South African reserve bank holds repo rate, warns of inflation risk

South Africa's central bank kept its benchmark repo rate unchanged at 7 percent on Tuesday, in line with expectations, saying the near-term outlook of inflation has deteriorated while the domestic growth outlook remained constrained.

Jacob Zuma
Governor Lesetja Kganyago said the near-term inflation outlook had worsened, and the growth outlook remained weak, but reiterated that the Monetary Policy Committee still held the view that it may be near the end of the hiking cycle.
"However should second round effects emerge that undermine the longer term inflation outlook there may be a reassessment of this view," Kganyago told a news conference after the committee's first meeting for the year.

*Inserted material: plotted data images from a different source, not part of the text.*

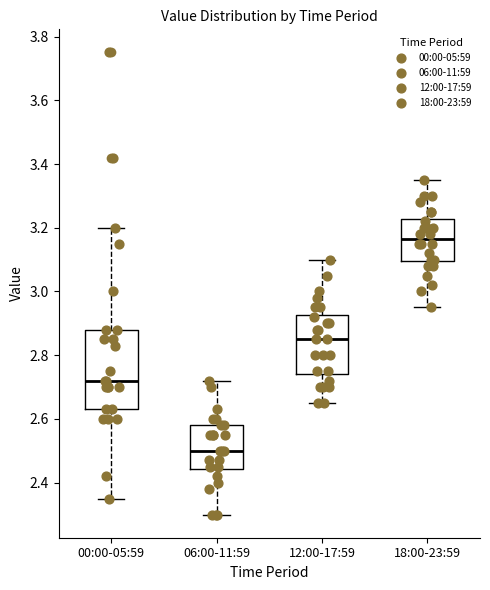

Reading left to right, transcribe this box plot: for each box, give where its median line is, the range the box spans, and where its two whiskers end, as read against the y-axis. The values are not printed on the chart, so give them approximately, as read against the axis.

00:00-05:59: median 2.72, box 2.64 to 2.88, whiskers 2.36 to 3.20
06:00-11:59: median 2.50, box 2.44 to 2.58, whiskers 2.30 to 2.72
12:00-17:59: median 2.86, box 2.74 to 2.92, whiskers 2.66 to 3.10
18:00-23:59: median 3.16, box 3.10 to 3.22, whiskers 2.96 to 3.36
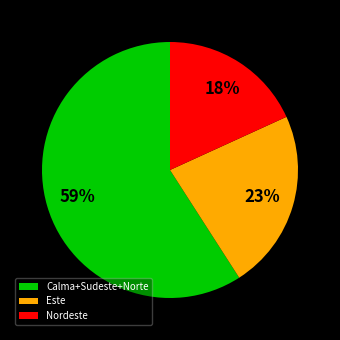

The Este slice represents 23% of the pie. True or false?

True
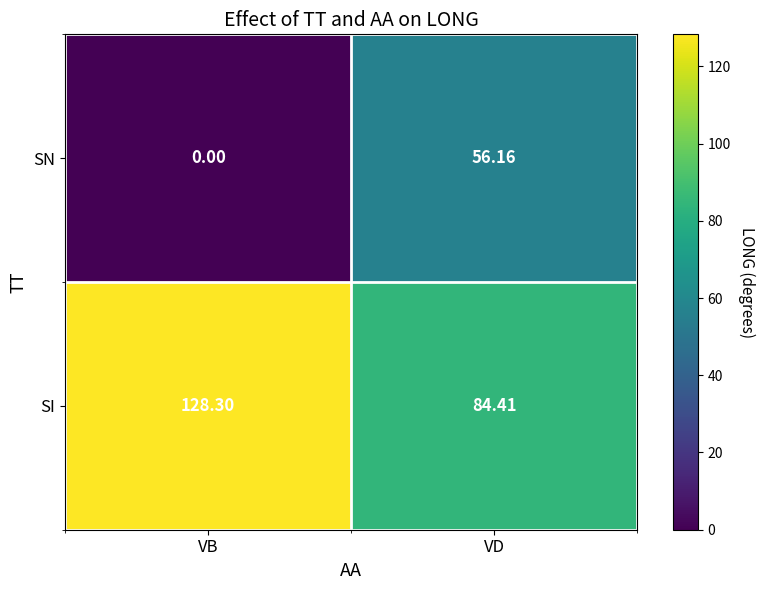

Which series changed the most between VB and VD?

SN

"Furthermore, the MPC remains concerned that the longer-term inflation trajectory continues to be uncomfortable close to upper end of the target range."
The rand extended gains slightly against the dollar to 1.1 percent, in response to the announcement that the repo rate had been left steady at 7 percent - a level is has been at since March, 2016.
All 27 economists polled by Reuters expected the repo rate to be kept on hold.
Kganyago said inflation is expected to average 6.2 percent in 2017, higher than a previous forecast of 5.8 percent.
The bank targets inflation of between 3-6 percent but a severe drought last year, low economic growth and a weakening currency have kept consumer prices elevated.
The bank forecast the economy to grow 1.1 percent in 2017 compared with a projection of 1.2 percent in November. The bank has projected growth at 0.4 percent for 2016.